Sunday, September 23, 2007

History As Tragedy And Farce

For a nation hurtling toward a nebulous newness, history is becoming an increasingly hard thing to beat. The political discourse is oscillating wildly between Russia’s October Revolution in 1917 and the storming of the Bastille a century and a half earlier.
Considering the way things are going, Prachanda & Co. may actually end up bypassing the constituent assembly to seize full state power. Whether they would be able to keep it is a different matter.

A cluster of the chatterati has shifted course. Having considered Prime Minister Girija Prasad Koirala a potential Alexander Kerensky for the past year and a half, this group is now firmly attuned to the French Revolution. Never since Jang Bahadur Rana’s voyage to France has the name Napoleon loomed so large over Nepal.

In a realm of perpetual ranters, replacing an absolute monarchy and feudal privileges for the aristocracy with the principles and practices of liberty, equality and fraternity becomes too hard to resist.

Cautionary tales of how the subsequent reign of terror led to the restoration of the monarchy in France become badges of defeatism. To be sure, two additional revolutions eventually gave that country its modern democratic polity. Whether the Maoists would let Nepalis complete that cycle of history remains unclear. Tragedy and farce have collaborated in a hugely sinister way well before a recurrence of that history.

Shooting the messenger has become the sport of the season. When Krishna Prasad Bhattarai, the man who oversaw Nepal’s transition to democracy in 1990 as interim prime minister, recently admonished republicans within the Nepali Congress, the conversation instantly shifted to his purported senility. The following day, the old man paid a visit to Crown Prince Paras in hospital to prove his lucidity.

It is easy to dismiss the royalism led by the likes of Khum Bahadur Khadka and Govinda Raj Joshi as rank rancidity. (Add Sujata Koirala to this camp and people start covering their noses harder.) Sleazebags they may be, but these two men – both as former home ministers – know the Maoists better than anyone else does.

True, Khadka had famously vowed to crush the insurgency within a week. Yet that may have had less to do with hubris than with history. Khadka, after all, had seen two Nepali Congress-led insurgencies fizzle on account of geopolitics.

Let’s not miss the broader picture here. Khadka was on the same flight B.P. Koirala and Ganesh Man Singh took to Kathmandu with their national reconciliation program in 1976. The mid-air conversation must have covered much more than the quality of their impending incarceration.

Joshi, for his part, was booted from the cabinet by then-premier Koirala after he savaged the military for silently watching the rebels clobber the cops in early 2001. That, in retrospect, was when the minister and the generals were on opposite sides. Time and space have chastened Khadka and Joshi – and the Maoists know that. It’s no coincidence that the ex-rebels have singled them out for “physical action”.

When these men assert that the Nepali Congress would be, in essence, digging its own grave by espousing republicanism, they are perhaps merely conceptualizing a collectivization of calamity. As free thinkers, the party rank and file enjoy the freedom to head in any direction – including the subterranean.

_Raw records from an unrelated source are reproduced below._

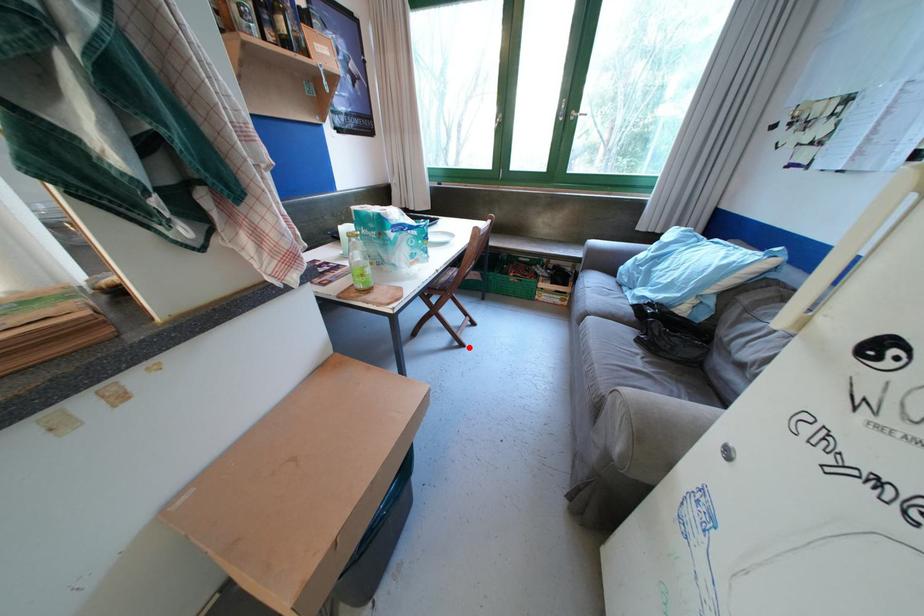
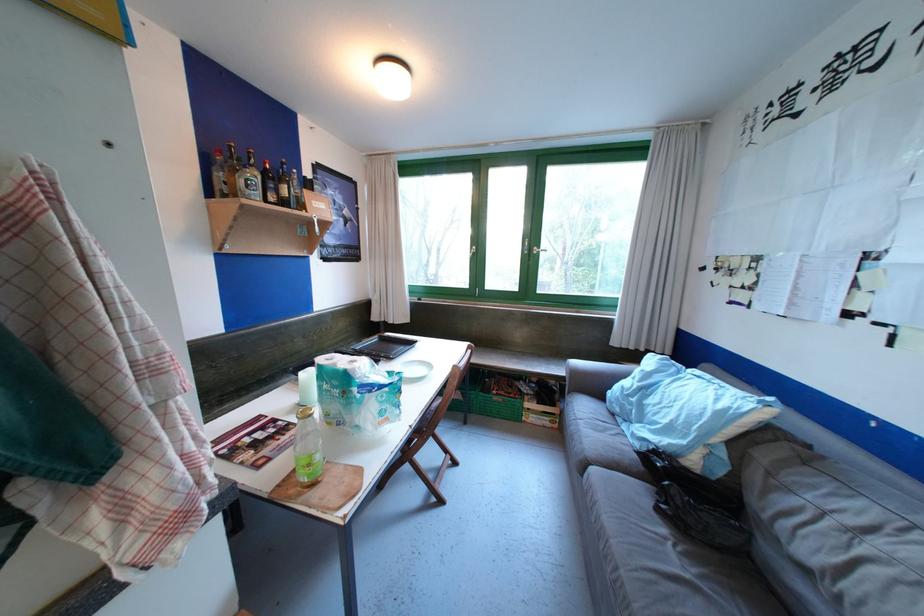
Locate, in the second image, the point that corresponds to the highlighted location in the first image.

(448, 504)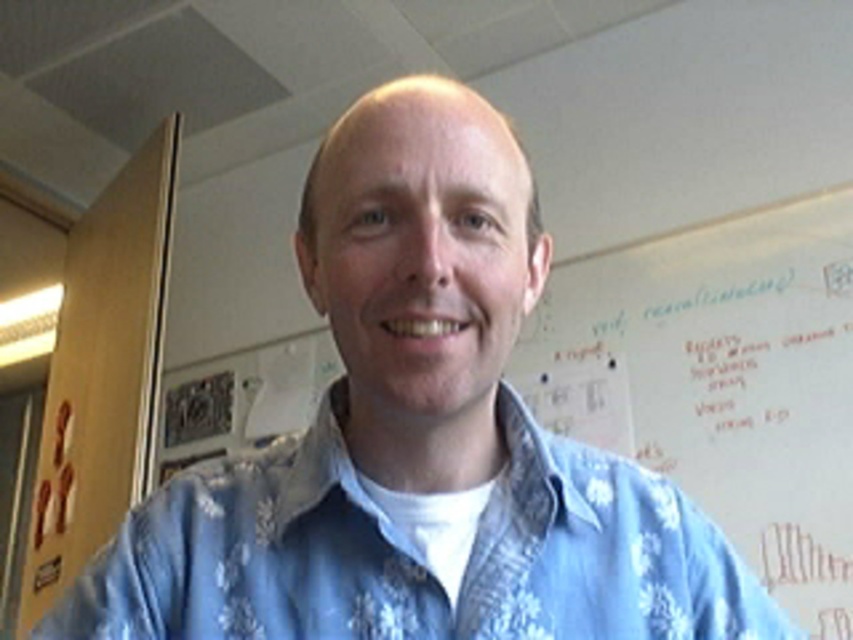
You are a student entering the classroom and see the blue floral shirt at center and the white paper at upper center. Which object is closer to the left side of the room?

The blue floral shirt at center is closer to the left side of the room because it is positioned to the left of the white paper at upper center.

You are a student in the classroom and want to know which object is shorter between the blue floral shirt at center and the white paper at upper center. Can you tell me?

The blue floral shirt at center has a lesser height compared to the white paper at upper center, so the blue floral shirt at center is shorter.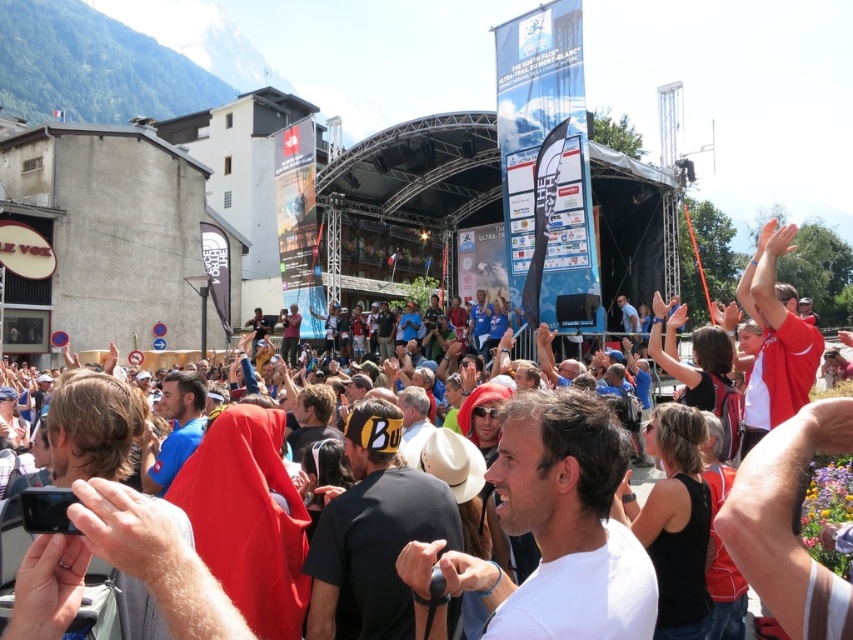
You are a photographer positioned at the camera location. You want to capture a closeup shot of the white matte shirt at center. Considering the distance, do you think you can achieve this without moving closer? Please explain.

The distance between the white matte shirt at center and the camera is 35.26 meters. To capture a closeup shot from this distance, you would need a telephoto lens with sufficient zoom capability. Without moving closer, it is possible if your equipment allows for such magnification.

You are standing at the center of the stage and want to move to the nearest point between point (502, 611) and point (201, 390). Which point should you go to?

You should go to point (502, 611) because it is closer to the viewer than point (201, 390).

For the nation at large, there’s that nagging question. If the Nepali Congress central committee’s mere decision to draft a post-monarchy manifesto is enough to precipitate a Maoist pullout from the interim government, what might a complete immersion in republicanism produce?

With Prime Minister Koirala on steroids and Maoist supremo Prachanda straining with spondalytis, the national oscillation can only get odder.